About Stallion Uranium
Stallion Uranium is focused on fueling the future with uranium by exploring over 3,000 km² in the Athabasca Basin, home to the world’s largest high-grade uranium deposits. The Company, along with its joint venture partner ATHA Energy, holds the largest contiguous project in the Southwest Athabasca Basin, adjacent to several high-grade discoveries.
Our management and advisory teams are comprised of uranium and precious metals exploration experts with the financial markets experience and technical talent to acquire and explore early-stage properties.
Announcement 4
Article content
Stallion is providing optionality with the Horse Heaven gold project in Idaho which is adjacent to a world-class gold deposit, providing exposure to the upside potential of the district’s advancement with limited capital expenditures.
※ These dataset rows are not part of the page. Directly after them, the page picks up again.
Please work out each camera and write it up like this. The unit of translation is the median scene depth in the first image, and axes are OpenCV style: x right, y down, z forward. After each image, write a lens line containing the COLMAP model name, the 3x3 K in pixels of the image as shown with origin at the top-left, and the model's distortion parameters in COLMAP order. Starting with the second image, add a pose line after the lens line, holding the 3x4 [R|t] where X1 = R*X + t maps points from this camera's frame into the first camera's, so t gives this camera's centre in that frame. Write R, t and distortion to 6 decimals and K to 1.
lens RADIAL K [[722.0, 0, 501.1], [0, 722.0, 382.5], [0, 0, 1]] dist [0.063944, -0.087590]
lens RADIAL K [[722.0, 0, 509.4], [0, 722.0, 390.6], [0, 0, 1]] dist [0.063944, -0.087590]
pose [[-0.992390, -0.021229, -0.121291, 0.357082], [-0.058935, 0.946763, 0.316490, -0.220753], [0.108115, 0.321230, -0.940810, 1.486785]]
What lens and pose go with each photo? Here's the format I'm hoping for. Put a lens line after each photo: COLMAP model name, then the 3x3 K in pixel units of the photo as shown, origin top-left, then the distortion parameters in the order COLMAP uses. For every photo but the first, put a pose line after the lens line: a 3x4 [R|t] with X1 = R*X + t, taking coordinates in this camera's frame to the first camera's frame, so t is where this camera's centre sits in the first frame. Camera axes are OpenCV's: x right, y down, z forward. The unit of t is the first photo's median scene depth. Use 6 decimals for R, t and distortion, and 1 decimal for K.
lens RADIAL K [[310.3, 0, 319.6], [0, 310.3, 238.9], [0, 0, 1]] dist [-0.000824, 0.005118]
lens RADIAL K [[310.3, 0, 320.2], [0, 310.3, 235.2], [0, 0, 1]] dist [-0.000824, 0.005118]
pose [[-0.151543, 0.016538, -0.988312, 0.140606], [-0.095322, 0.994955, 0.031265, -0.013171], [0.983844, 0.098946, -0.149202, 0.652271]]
For more information, visit stallionuranium.com or contact:
Drew Zimmerman
General manager
778-686-0973
info@stallionuranium.com
Neither the TSX Venture Exchange nor its Regulation Services Provider (as that term is defined in the policies of the TSX Venture Exchange) accepts responsibility for the adequacy or accuracy of this release.
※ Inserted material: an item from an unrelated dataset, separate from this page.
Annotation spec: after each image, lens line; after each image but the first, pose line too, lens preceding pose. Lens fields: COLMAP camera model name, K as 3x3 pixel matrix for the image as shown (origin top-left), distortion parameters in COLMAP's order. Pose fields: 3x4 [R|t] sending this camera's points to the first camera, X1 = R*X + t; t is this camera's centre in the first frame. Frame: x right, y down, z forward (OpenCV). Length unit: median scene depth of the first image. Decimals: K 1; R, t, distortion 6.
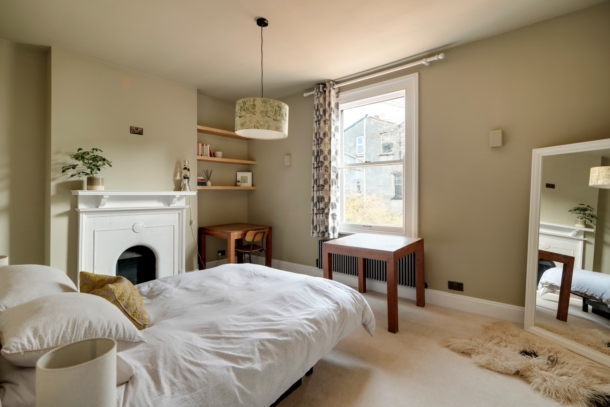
lens RADIAL K [[332.0, 0, 304.7], [0, 332.0, 189.8], [0, 0, 1]] dist [-0.001723, 0.000367]
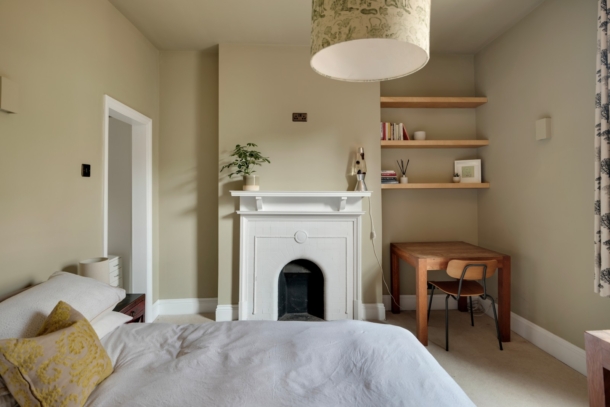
lens RADIAL K [[332.0, 0, 304.7], [0, 332.0, 189.8], [0, 0, 1]] dist [-0.001723, 0.000367]
pose [[0.645770, -0.012170, -0.763435, 0.109128], [0.008789, 0.999925, -0.008506, 0.006061], [0.763481, -0.001217, 0.645829, 0.441961]]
This press release contains forward-looking statements and forward-looking information within the meaning of Canadian securities legislation (collectively, « forward-looking statements ») that relate to the Company’s current expectations and views regarding future events. Any statement that expresses or involves discussions with respect to expectations, beliefs, plans, objectives, assumptions or future events or performance (often, but not always, through the use of words or phrases such as « will likely result », « is expected », « will », « will », « will continue », « is expected », « anticipates », « believes », « estimates », « intends », « plans », « forecast », « projection », « strategy », « objective » and « outlook ») is not a historical fact and may be forward-looking statements and involve estimates, assumptions and uncertainties that could cause actual results to differ materially from those expressed in such forward-looking statements. No assurance can be given that these expectations will prove to be correct and the forward-looking statements included in this material change report should not be unduly relied upon. These statements speak only as of the date they are made.
Advertisement 5
Article content
Forward-looking statements are based on a number of assumptions and are subject to a number of risks and uncertainties, many of which are beyond the Company’s control, that could cause actual results and events to differ materially from those disclosed in or implied by such forward-looking statements. The Company undertakes no obligation to update or revise any forward-looking statements, whether as a result of new information, future events or otherwise, except as required by law. New factors emerge from time to time, and it is not possible for the Company to predict all of them or to assess the impact of each factor or the extent to which any factor, or combination of factors, may cause results to differ materially from those contained in any forward-looking statement. All forward-looking statements contained in this presentation are expressly qualified in their entirety by this cautionary statement.